Nine weeks on, that question is still to be definitively answered. But so fine is the line between AFL success and failure that those narrow wins are instead now becoming narrow losses, and Fagan has a greater conundrum on his hands.

Brisbane is still third on the ladder at 9-4 with one draw. But its record over the last nine games is only 50%, the Lions having won just two of their past six. They've lost three of their last five at their once impenetrable Gabba fortress, struggled to shake off Essendon there, and could only manage a draw with North Melbourne in Hobart.

The glass half-full view is the very realistic proposition that with some decent kicking, the Lions should in fact have won against both Greater Western Sydney on Saturday and Adelaide last week.

Against the Crows, it was 8.15 and eight behinds straight in the final term, blowing several easy chances to put the game to rest. It was 13.18 against the Giants. Turn a handful of those shots to goals and Brisbane would now be sitting on top of the ladder, albeit having played one more game than Collingwood.
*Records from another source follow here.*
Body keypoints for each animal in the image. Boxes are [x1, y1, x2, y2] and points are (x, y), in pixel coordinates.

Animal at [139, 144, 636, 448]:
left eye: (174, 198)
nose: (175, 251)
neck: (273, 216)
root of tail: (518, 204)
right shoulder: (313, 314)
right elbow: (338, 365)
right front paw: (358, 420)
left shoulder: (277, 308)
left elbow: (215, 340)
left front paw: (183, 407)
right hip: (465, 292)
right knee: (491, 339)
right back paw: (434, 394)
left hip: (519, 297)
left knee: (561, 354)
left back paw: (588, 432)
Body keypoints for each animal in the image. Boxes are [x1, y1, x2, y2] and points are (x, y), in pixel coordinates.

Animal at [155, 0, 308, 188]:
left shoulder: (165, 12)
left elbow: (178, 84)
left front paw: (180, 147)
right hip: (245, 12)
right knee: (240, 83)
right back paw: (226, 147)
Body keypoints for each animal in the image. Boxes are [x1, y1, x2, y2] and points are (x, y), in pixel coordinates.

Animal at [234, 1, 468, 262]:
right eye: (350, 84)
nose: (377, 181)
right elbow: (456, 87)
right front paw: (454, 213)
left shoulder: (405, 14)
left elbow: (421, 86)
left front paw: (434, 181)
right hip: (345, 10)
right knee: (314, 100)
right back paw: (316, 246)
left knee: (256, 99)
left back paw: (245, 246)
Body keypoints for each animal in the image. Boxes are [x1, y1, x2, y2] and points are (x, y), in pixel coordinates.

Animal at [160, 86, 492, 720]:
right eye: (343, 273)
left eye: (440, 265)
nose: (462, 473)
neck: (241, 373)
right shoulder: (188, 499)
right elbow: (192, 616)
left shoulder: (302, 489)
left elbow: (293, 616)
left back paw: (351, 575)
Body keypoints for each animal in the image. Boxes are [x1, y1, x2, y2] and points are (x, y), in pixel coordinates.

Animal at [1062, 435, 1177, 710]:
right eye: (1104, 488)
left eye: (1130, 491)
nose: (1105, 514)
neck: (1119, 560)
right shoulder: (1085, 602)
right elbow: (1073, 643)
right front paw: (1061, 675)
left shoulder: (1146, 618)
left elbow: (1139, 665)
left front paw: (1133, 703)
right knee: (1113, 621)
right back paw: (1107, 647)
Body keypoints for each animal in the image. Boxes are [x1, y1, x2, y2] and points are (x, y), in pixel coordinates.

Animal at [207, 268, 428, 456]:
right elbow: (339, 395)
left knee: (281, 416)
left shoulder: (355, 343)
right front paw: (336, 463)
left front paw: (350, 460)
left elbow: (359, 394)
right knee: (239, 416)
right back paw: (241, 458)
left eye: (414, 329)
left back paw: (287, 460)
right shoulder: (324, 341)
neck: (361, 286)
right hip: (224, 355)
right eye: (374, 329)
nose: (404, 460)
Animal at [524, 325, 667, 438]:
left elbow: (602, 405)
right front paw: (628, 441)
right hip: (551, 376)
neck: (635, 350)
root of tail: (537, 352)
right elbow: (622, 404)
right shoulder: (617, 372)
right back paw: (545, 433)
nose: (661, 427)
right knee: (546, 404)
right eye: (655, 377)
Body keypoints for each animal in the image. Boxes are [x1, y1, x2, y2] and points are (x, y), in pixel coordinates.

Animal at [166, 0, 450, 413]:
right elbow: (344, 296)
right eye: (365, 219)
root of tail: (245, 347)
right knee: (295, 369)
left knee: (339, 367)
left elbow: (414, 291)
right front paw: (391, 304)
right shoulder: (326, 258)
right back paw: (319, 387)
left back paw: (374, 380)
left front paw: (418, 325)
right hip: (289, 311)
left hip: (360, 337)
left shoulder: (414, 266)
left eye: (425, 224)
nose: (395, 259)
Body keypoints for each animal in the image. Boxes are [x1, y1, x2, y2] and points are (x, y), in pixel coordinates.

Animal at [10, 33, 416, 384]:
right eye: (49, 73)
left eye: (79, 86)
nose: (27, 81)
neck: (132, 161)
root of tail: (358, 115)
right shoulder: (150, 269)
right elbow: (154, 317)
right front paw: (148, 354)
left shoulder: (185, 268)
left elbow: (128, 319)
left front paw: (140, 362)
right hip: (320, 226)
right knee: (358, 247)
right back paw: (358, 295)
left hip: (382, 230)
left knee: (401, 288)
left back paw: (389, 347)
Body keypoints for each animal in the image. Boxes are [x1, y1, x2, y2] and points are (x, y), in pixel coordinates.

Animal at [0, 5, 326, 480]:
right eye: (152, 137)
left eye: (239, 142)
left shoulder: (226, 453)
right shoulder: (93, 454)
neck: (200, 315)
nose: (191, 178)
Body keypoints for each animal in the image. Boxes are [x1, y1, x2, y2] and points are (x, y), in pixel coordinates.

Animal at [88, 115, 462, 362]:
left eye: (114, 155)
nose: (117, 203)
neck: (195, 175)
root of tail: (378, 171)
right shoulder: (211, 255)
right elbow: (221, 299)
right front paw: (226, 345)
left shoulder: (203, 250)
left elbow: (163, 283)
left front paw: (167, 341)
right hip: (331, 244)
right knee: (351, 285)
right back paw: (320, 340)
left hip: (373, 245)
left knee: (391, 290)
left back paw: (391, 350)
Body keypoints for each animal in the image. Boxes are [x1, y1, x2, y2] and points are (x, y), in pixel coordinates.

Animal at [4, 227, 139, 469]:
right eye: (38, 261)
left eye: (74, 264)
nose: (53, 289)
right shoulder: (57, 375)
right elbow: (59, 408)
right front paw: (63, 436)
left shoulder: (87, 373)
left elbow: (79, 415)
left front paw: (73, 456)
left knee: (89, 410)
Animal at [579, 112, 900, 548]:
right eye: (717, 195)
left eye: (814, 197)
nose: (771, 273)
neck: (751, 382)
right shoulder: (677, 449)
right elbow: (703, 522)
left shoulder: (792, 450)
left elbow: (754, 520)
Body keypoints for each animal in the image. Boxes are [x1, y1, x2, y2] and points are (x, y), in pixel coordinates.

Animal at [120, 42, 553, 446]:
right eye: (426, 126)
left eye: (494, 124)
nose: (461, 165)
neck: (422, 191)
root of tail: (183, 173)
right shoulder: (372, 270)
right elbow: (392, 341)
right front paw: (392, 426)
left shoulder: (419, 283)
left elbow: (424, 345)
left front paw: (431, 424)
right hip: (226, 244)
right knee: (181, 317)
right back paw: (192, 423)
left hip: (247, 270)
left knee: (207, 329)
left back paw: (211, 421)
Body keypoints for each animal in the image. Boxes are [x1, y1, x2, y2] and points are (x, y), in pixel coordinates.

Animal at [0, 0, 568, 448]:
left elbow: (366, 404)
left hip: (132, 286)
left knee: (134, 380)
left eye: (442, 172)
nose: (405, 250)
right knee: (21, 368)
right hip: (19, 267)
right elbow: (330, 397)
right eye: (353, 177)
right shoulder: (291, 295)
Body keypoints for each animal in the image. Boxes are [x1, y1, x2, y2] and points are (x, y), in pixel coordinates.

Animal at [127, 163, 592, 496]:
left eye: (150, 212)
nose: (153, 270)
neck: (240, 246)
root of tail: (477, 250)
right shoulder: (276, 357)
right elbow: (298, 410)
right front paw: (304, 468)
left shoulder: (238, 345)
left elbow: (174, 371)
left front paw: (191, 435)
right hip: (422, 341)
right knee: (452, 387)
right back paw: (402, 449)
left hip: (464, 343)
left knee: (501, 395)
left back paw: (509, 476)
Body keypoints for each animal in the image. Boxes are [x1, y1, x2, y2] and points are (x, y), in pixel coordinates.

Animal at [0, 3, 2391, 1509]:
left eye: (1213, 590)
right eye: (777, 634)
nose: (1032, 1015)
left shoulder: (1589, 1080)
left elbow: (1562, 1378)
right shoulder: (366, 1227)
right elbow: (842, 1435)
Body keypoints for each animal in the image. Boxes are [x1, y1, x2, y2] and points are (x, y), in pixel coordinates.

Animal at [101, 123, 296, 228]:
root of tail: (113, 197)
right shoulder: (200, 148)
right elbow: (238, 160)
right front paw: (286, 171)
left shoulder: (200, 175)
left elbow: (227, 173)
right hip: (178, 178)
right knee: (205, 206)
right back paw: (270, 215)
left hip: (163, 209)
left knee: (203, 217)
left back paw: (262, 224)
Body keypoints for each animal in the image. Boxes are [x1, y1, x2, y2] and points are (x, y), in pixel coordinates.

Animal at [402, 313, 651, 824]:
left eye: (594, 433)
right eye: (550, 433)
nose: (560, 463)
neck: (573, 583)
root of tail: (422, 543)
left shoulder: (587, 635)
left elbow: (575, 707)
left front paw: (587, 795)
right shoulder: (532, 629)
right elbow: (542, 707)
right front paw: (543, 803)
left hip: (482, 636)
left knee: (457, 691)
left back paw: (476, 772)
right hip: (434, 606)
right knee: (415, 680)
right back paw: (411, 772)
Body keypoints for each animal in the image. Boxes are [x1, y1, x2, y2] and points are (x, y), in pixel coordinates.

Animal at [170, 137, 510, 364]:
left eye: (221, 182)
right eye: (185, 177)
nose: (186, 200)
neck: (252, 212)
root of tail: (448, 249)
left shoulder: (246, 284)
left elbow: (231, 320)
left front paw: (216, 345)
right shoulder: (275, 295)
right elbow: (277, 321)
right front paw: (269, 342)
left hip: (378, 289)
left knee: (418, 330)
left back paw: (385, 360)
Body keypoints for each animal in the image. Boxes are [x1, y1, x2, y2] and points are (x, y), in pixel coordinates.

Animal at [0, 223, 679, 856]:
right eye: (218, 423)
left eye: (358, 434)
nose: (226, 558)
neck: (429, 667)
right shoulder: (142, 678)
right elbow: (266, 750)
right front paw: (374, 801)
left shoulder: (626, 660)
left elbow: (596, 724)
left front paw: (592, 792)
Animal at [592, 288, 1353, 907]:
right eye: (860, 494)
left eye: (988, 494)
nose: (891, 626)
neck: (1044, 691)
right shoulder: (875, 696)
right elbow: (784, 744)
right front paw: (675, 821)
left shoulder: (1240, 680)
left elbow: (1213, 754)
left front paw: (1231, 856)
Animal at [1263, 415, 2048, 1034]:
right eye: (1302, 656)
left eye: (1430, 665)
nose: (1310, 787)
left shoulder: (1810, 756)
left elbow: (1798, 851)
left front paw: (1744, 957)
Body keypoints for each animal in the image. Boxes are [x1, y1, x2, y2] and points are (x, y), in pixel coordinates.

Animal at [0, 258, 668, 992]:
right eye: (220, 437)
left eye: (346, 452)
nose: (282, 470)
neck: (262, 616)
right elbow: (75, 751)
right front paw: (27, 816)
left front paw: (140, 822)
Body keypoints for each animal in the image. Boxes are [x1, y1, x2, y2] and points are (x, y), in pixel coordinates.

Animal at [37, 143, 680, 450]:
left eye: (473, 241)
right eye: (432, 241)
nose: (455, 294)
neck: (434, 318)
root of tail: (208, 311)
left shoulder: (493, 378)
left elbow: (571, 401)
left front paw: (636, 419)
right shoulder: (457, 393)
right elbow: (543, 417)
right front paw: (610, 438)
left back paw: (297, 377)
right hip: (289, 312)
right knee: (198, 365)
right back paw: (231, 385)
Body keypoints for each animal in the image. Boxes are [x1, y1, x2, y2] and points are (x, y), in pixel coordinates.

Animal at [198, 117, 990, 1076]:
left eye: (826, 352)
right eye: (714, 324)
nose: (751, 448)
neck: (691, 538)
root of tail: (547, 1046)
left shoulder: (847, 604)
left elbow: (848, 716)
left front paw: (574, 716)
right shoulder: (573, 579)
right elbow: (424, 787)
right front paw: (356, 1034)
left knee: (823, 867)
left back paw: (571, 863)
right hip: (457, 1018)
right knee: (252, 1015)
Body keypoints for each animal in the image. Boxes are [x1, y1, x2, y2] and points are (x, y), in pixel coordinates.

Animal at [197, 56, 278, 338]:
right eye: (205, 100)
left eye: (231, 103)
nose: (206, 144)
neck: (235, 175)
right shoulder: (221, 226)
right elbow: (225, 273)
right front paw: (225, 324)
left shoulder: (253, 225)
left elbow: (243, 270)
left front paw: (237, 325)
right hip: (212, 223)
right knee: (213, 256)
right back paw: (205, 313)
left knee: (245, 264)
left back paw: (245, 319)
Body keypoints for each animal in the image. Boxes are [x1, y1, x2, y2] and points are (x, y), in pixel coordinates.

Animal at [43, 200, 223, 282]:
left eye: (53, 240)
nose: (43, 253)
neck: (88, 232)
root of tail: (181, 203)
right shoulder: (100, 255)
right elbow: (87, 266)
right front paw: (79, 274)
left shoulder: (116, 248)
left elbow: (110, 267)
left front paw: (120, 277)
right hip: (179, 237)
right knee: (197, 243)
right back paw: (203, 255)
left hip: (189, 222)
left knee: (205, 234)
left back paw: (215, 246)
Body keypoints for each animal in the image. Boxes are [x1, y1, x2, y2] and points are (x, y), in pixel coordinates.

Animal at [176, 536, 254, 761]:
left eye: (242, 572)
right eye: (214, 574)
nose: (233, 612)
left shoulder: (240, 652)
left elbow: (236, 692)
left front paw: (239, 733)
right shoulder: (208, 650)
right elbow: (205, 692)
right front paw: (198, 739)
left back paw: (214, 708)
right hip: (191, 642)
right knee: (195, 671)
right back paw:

"We've lost four games and two of them we've had more shots," Fagan lamented on Saturday. "It's bloody frustrating, but that's life, that's footy and it's just a problem we've got to work our way through."

But to what extent can you work through missed shots? Chronically inaccurate teams over history will inevitably tell you they did pay more attention to goalkicking, they did get better at it on the track. But match day? Different levels of pressure, the presence of crowds? They're not circumstances which can be easily replicated.

"You can't get too preoccupied with it," said Fagan. "There's a lot more things to practise during the week and I know our guys get the right amount of practice. We'll just keep working away on that and not become too psycho about it, because everyone will talk about it."

Yet neither can the Lions become blasé about it, either. Only six teams before this round had been more inaccurate than Brisbane this season. And five of those sat in the bottom six on the ladder. Might be something in that.

Perhaps Brisbane's inaccuracy is a legacy, too, of last year, when the Lions were similarly off target, only Port Adelaide and Richmond less accurate than they, yet still managed to jag that long-awaited premiership. Can they expect to get away with it two years in a row, though?

One certainty for Fagan is that there will be some structural issues now that key defender Jack Payne has been ruled out for the rest of the season with a torn patella tendon.

Against the Giants, Eric Hipwood drew the short straw, but the temporary shift was hardly a raging success, with GWS pair Jesse Hogan and Aaron Cadman booting 11 goals between them.

Darcy Gardiner is the obvious replacement, but Payne's superior form had allowed skipper Harris Andrews to play in a more attacking manner than he probably will be able to now.

Beyond that, however, it's not as though Fagan can pull too many levers or flick switches beyond searching for those little incremental improvements which might make a substantial enough scoreboard difference.

Brisbane was ranked fifth for offence and sixth for defence at the time it got out of jail against the Bulldogs in Adelaide to remain undefeated. The Lions are poorer in attack now, ranked seventh, but have improved their defensive ranking to fourth.

Perhaps the most notable slip is in applied pressure, where the Lions were ranked third after that Bulldogs win, but had fallen to eighth even before Saturday's loss to the Giants, in which they collectively laid just 28 tackles to the Giants' 42, less than half their season average of 56.7.

As you'd expect, Josh Dunkley and Hugh McCluggage assume most of Brisbane's tackling responsibilities. But there's a significant fall-off from that pair to the other Lions' midfielders. Is that one clue the Lions have lost just a little of their harder edge from last year?

Yes, it's barely halfway through the season. And yes, even if Brisbane weren't to secure a top four berth, it did manage a premiership from fifth spot in 2024.

But at some point the deeper a season goes, the greater becomes the danger that a team not playing to its capacity yet getting away with it isn't merely saving itself for more important battles, but more disturbingly, just isn't as good.